Three Basic Things You Should Know About IRS Section 1031 Exchange Requirements
Internal Revenue Service Code Section 1031 is specifically related to the deferment of capital gains tax on property dispositions. When this is done, it can free up more of your money that you can use to purchase more properties. This alone makes it a valuable tool in building wealth through real estate. However, there are rules associated with this type of property exchange. The following are a few of the basic rules associated with this.
The transaction must be structured as an exchange
In other words, it cannot be a sale or a purchase. To make sure it is done properly, the exchange is accomplished by using a qualified intermediary to facilitate the sale of the property and the acquisition of a new one. It is the intermediary that holds the funds from the sale of the property.
The transaction must be of like-kind properties
The two properties involved in the exchange must be considered of like kind. The definition for this is wide-ranging, but this includes rental property in a residential housing tract, an apartment complex, commercial buildings, or office buildings. But regardless of the specific property, it must be considered real property, either buildings that are attached to the land or the land itself. But regardless of the type of property, it must always be an investment property. Properties that are excluded include personal residences, vacation properties, and properties that are new to the market, such as those sold by a builder.
To defer all tax, the replacement property must be equal or greater in value
In addition to the new property value, both the equity and debt must be of equal or greater value than the property that you are giving up in the exchange. All of these criteria must be met to receive a full tax deferment. If not, there may be a partial tax deferment, but you will still have a tax bill.

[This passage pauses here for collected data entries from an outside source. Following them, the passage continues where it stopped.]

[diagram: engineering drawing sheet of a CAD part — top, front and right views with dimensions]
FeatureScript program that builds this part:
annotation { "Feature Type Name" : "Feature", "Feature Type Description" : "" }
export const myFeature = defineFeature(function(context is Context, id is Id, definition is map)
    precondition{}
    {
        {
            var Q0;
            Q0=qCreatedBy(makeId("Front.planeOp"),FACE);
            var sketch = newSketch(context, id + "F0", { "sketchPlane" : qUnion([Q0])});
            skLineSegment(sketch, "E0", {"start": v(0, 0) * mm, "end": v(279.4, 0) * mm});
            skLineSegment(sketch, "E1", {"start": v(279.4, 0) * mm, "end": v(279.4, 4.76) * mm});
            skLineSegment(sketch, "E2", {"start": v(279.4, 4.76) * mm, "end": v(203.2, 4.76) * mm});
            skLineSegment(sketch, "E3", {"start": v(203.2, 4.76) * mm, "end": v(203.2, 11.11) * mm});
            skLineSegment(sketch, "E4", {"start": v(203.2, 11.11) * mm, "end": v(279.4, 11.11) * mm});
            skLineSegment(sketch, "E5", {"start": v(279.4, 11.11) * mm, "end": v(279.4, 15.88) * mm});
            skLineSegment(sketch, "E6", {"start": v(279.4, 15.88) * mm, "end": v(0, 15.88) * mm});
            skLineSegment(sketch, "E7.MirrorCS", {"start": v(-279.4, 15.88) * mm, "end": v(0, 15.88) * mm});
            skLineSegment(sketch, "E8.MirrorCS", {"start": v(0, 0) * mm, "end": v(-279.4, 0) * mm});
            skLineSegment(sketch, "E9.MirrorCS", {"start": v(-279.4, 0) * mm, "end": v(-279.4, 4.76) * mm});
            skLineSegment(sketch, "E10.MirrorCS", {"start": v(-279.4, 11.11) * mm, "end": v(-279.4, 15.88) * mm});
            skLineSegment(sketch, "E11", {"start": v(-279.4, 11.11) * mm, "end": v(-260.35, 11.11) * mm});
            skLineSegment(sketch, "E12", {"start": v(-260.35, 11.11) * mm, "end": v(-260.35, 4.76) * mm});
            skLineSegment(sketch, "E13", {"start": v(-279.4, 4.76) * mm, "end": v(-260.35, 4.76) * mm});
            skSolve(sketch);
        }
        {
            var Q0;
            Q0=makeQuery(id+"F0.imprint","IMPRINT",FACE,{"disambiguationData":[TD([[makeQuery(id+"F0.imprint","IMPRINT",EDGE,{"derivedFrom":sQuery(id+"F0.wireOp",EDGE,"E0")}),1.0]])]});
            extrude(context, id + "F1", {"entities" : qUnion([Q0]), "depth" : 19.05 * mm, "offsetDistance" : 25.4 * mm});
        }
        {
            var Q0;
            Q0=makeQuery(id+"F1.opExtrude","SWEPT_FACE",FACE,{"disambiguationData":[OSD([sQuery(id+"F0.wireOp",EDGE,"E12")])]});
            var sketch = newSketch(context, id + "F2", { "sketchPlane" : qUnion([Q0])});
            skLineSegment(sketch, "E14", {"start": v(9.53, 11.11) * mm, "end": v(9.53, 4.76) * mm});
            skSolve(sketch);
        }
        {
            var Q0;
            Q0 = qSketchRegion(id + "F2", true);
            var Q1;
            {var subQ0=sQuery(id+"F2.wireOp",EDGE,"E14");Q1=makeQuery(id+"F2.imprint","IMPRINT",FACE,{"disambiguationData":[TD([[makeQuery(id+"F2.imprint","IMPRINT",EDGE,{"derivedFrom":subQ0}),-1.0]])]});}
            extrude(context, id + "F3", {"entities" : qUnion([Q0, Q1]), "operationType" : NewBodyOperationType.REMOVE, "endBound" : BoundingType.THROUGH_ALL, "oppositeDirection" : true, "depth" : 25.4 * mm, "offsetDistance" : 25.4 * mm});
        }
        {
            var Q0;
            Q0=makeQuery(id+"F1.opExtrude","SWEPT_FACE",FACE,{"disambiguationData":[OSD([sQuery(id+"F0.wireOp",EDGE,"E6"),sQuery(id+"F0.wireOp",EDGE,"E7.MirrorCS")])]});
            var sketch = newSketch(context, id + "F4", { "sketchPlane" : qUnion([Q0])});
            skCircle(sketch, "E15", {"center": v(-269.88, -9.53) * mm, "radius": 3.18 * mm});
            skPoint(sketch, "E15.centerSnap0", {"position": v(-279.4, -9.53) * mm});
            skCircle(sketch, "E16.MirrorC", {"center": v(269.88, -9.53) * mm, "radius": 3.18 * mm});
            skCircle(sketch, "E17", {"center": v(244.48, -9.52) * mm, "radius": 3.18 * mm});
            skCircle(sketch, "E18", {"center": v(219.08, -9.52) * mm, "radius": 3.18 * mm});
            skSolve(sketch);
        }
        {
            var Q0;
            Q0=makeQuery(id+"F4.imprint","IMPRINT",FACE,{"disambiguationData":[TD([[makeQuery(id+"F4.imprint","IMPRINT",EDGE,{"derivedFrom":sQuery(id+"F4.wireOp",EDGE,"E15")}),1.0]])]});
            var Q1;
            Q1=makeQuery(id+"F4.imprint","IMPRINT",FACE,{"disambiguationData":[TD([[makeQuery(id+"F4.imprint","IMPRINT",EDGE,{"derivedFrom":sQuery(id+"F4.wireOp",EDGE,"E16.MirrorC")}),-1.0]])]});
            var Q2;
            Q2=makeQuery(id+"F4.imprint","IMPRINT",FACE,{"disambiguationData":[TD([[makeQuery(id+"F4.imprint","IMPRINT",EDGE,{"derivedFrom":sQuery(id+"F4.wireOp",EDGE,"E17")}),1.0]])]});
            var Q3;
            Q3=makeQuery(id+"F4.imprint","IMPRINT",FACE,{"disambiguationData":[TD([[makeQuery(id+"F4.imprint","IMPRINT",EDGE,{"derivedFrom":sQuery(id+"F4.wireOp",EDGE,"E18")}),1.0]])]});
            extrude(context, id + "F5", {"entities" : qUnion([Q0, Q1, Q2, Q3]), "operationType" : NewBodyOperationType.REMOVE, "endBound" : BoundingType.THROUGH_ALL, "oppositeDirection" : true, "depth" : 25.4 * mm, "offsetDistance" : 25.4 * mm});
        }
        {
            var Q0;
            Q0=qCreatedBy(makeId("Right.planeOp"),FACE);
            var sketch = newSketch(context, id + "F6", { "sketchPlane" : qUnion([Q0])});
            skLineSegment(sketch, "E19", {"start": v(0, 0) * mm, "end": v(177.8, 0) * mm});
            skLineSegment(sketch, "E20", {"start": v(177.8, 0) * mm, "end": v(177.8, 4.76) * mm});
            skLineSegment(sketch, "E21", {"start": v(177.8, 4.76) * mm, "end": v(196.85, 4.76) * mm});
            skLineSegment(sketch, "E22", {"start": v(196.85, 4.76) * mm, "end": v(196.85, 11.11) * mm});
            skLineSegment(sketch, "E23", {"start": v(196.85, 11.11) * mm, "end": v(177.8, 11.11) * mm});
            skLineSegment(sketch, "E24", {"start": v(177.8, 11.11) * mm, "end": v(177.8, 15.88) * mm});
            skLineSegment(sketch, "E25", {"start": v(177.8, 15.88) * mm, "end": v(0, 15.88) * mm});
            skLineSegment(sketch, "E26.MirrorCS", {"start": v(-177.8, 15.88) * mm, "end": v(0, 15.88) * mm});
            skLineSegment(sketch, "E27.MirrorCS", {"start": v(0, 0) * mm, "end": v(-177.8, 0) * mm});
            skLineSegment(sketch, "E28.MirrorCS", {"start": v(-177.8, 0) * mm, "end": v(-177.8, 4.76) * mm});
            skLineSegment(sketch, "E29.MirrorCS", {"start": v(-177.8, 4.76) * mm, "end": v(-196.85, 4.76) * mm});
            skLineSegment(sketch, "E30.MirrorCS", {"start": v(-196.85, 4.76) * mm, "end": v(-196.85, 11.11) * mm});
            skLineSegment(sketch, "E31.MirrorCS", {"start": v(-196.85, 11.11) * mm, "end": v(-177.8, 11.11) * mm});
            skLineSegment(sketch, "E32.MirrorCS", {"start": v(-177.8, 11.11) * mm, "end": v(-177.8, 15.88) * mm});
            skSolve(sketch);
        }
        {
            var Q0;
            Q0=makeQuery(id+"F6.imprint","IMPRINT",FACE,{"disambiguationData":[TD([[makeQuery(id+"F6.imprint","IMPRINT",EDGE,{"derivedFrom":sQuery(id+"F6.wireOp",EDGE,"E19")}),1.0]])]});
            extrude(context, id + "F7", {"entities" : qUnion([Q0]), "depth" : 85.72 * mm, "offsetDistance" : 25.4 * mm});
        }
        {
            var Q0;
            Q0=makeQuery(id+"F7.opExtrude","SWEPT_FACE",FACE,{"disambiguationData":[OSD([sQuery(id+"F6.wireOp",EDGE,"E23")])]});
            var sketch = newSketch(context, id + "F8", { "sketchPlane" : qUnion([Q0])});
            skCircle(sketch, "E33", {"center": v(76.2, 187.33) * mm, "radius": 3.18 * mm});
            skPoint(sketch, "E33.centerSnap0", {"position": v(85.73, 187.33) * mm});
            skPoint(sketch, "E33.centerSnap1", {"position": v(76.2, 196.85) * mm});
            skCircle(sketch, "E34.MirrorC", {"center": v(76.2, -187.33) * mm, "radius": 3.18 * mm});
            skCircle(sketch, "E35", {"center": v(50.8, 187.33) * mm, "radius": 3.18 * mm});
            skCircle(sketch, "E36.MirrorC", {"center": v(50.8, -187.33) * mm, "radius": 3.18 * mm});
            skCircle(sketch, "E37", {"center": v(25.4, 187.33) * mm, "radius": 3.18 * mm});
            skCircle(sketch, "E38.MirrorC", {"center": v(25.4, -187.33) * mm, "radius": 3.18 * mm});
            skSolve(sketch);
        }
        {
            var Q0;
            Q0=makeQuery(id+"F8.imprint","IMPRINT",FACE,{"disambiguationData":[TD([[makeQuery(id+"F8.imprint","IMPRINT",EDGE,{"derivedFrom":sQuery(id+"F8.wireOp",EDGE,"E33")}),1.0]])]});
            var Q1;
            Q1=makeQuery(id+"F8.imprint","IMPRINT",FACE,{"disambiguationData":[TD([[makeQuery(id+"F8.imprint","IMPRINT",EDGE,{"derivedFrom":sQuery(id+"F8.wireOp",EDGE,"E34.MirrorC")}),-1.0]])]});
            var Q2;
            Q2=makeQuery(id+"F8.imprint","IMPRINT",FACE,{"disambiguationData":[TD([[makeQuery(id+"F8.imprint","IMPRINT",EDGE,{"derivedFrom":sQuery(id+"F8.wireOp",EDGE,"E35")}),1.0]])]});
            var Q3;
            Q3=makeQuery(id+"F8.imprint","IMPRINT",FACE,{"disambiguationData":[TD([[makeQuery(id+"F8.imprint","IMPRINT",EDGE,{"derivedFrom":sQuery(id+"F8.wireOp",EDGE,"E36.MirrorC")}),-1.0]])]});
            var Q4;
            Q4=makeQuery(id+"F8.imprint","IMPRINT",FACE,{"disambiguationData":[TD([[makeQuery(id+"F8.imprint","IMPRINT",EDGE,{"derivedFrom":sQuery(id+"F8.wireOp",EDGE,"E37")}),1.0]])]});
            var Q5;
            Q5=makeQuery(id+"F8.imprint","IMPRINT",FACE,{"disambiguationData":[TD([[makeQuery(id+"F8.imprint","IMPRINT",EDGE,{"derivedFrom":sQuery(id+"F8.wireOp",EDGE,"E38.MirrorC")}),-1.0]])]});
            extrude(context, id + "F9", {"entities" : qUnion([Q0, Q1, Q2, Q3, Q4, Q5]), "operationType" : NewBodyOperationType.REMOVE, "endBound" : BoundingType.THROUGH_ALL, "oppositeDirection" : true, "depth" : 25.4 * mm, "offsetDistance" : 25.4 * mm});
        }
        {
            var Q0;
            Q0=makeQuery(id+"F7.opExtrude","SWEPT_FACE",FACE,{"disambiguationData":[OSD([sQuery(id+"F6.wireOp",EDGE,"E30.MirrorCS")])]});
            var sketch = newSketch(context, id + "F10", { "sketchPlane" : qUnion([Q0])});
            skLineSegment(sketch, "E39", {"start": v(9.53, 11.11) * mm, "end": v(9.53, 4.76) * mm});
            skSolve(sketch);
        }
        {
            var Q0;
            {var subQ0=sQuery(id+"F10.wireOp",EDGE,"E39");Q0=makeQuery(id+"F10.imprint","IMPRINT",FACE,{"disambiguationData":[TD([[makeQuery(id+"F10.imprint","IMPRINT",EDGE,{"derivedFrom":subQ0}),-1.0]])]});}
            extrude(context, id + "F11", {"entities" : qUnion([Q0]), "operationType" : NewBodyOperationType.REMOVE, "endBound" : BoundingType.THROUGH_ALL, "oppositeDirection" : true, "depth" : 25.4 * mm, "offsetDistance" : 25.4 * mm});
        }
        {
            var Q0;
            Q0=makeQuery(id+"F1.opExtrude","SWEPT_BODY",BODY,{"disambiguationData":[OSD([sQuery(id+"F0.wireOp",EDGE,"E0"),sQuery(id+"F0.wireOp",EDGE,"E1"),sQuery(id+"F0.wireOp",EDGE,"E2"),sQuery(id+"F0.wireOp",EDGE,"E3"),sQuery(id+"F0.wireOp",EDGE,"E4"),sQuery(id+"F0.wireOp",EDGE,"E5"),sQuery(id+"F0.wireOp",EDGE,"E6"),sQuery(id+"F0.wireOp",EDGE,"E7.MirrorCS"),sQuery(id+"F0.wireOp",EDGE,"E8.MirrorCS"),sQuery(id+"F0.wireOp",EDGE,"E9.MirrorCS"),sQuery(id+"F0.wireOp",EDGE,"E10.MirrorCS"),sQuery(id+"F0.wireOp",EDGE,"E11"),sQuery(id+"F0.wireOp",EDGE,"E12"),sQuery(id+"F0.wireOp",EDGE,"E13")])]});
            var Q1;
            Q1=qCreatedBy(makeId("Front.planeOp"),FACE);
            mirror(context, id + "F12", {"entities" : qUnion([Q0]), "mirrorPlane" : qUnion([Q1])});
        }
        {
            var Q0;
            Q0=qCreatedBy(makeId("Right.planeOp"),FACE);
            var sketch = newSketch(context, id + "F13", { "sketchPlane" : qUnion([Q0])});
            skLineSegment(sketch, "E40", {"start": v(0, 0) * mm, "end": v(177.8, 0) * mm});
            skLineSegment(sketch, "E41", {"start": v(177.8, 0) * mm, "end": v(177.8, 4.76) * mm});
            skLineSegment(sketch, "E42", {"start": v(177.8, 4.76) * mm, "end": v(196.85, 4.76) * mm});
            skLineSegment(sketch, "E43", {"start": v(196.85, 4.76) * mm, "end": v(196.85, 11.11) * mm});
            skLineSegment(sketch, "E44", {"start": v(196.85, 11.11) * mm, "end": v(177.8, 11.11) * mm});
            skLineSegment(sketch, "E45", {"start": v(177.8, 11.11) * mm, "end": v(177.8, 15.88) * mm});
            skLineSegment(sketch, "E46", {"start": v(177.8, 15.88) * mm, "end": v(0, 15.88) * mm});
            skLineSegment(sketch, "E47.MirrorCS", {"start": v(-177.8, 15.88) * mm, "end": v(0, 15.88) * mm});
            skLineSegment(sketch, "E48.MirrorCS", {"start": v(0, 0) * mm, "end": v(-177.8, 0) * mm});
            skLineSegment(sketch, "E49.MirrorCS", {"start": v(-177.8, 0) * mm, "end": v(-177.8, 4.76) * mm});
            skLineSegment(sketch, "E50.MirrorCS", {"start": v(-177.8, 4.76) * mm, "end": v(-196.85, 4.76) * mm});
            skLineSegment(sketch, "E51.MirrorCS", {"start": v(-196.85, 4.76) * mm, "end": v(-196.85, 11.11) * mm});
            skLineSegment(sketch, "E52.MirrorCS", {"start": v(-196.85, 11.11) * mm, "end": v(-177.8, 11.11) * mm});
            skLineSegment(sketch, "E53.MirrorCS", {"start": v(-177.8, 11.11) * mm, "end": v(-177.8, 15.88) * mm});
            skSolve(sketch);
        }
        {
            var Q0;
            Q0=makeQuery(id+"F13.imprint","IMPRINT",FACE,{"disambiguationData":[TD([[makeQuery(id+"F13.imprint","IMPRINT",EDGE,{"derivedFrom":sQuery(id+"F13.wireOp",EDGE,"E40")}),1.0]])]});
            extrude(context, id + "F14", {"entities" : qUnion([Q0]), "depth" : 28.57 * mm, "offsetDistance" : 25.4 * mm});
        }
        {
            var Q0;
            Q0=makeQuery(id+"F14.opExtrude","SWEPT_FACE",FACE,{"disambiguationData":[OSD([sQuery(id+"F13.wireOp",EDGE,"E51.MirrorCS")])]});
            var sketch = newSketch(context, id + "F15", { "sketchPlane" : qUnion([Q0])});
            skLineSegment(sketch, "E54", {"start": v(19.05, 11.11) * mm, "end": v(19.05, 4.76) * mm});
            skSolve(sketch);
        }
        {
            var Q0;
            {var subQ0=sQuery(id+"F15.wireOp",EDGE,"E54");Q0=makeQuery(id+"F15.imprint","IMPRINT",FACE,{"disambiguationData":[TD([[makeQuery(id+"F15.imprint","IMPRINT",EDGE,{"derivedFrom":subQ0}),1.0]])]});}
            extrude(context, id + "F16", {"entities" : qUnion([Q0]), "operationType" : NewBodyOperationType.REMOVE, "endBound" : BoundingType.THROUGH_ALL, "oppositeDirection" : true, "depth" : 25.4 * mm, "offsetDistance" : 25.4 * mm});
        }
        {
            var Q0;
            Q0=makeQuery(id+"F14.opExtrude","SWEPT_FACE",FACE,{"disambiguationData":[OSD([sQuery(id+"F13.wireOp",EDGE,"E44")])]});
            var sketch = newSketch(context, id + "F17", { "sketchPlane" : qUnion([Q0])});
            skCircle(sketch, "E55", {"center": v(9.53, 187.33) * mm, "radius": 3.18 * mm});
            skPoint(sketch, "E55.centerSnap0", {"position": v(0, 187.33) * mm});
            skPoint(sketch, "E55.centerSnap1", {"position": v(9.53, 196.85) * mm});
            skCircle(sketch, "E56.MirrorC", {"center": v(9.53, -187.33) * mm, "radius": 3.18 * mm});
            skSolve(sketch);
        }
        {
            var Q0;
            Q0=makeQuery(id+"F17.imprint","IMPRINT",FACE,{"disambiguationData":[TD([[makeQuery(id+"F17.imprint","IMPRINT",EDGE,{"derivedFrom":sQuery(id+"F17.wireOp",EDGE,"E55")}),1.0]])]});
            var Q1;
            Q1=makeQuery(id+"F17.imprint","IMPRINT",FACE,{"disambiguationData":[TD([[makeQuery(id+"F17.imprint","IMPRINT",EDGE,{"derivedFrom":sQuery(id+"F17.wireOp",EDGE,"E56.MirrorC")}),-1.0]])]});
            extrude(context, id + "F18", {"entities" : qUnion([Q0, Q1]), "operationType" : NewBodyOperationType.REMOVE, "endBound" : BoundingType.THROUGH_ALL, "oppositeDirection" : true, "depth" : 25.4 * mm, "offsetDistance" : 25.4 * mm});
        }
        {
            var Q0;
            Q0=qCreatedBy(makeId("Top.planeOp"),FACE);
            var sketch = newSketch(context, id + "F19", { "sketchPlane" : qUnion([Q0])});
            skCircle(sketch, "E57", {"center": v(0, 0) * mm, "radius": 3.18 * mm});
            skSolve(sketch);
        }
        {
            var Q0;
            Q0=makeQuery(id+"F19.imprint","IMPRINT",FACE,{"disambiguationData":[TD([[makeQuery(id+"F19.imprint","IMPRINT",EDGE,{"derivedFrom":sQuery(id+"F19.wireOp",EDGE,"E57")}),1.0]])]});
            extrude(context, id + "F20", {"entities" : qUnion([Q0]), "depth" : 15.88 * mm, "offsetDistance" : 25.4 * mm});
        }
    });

The idea behind IRS section 1031 is to defer taxes on capital gains. This can mean freeing up additional investment income to purchase more property. There are many rules associated with this IRS code; the rules listed above are among the most basic. However, interpretations of the rules can change, so to get the latest information and a robust understanding of what you can and cannot do, seek out the advice of a tax specialist. A professional can tell you more about 1031 exchange rules.